Inner seal 520 on the inside of the piston 504 provides a seal
between the piston 504 and the packing mandrel 524 that the piston
504 slides along. Outer seal 519 on the outside of the piston 504
provides an initial seal between the piston 504 and the nipple 500.
The outer seal 519 may be a soft O-ring with a large cross section
to help ensure a sufficient initial sealing between the piston 504
and the nipple 500. Thus, wellbore fluid pressure applied to the
piston 504 causes the piston 504 to slide along the packing mandrel
524 toward the seal 513 due to the initial sealing against the
nipple 500 provided by the outer seal 504. Once locked in place,
the mandrel 524 remains stationary with respect to the nipple 500
such that movement of the piston 504 occurs relative to the mandrel
524 and the nipple 500.
[0035] In operation, the bleeding of pressure from above the plug
510 may create a pressure differential across the piston 504.

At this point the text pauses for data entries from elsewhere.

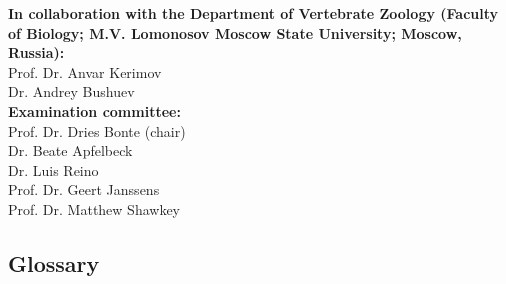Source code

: \documentclass[10pt, twoside]{book} %
\begin{document}
		{\small \noindent \textbf{In collaboration with the Department of Vertebrate Zoology (Faculty of Biology; M.V. Lomonosov Moscow State University; Moscow, Russia):} \\
			\hspace{10mm}Prof. Dr. Anvar Kerimov\\
			\hspace{10mm}Dr. Andrey Bushuev}\\

	{\small \noindent \textbf{Examination committee:}\\
		\hspace{10mm}Prof. Dr. Dries Bonte (chair) \\
		\hspace{10mm}Dr. Beate Apfelbeck\\
		\hspace{10mm}Dr. Luis Reino\\
		\hspace{10mm}Prof. Dr. Geert Janssens\\
		\hspace{10mm}Prof. Dr. Matthew Shawkey} \\
	



	\newpage{\thispagestyle{empty}\cleardoublepage}
	{\tableofcontents}
	



\clearpage



\newpage
\subsection*{Glossary}
\end{document}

Accordingly, wellbore pressure below the piston 504 acts on the
piston 504 to urge the piston 504 toward the seal 513 as the
bleeding lowers the pressure above the piston 504. The ports 505
may facilitate draining of pressurized fluid above the piston 504
during the bleeding. The piston 504 then slides along a portion of
an outer diameter of the packing mandrel 524 to push the seal 513
against the shoulder 542 of the mandrel 524. In response to the
movement of the piston 504, the seal 513 must occupy a shorter
longitudinal distance accommodated for by an increase in radial
volume of the seal 513. The seal 513 hence compresses against the
outside of the mandrel 524 and the inside of the nipple 500 to
ensure fluid tight separation between areas above and below the
plug 510. Lack of movement between the mandrel 524 and the nipple
500 during this active contact with respective inner and outer
surfaces of the seal 513 prevents excess binding and wear of the
seal 513.
[0036] The seal 513 forms a fluid seal with the inside surface of
the nipple 500 that may have irregularities, grooves, recesses,
and/or ridges that would prevent prior plugs from properly sealing
within the nipple 500. Additionally, the sealing ability of the
seal 513 with the chevrons 512, 517 around the sealing elements
514, 516 increases with increased pressure to the piston 504. Any
increase in pressure below the plug 504 therefore tends to improve
sealing properties and thereby ensure safe containment of fluids
below the plug 504.
[0037] While the foregoing is directed to embodiments of the
present invention, other and further embodiments of the invention
may be devised without departing from the basic scope thereof, and
the scope thereof is determined by the claims that follow.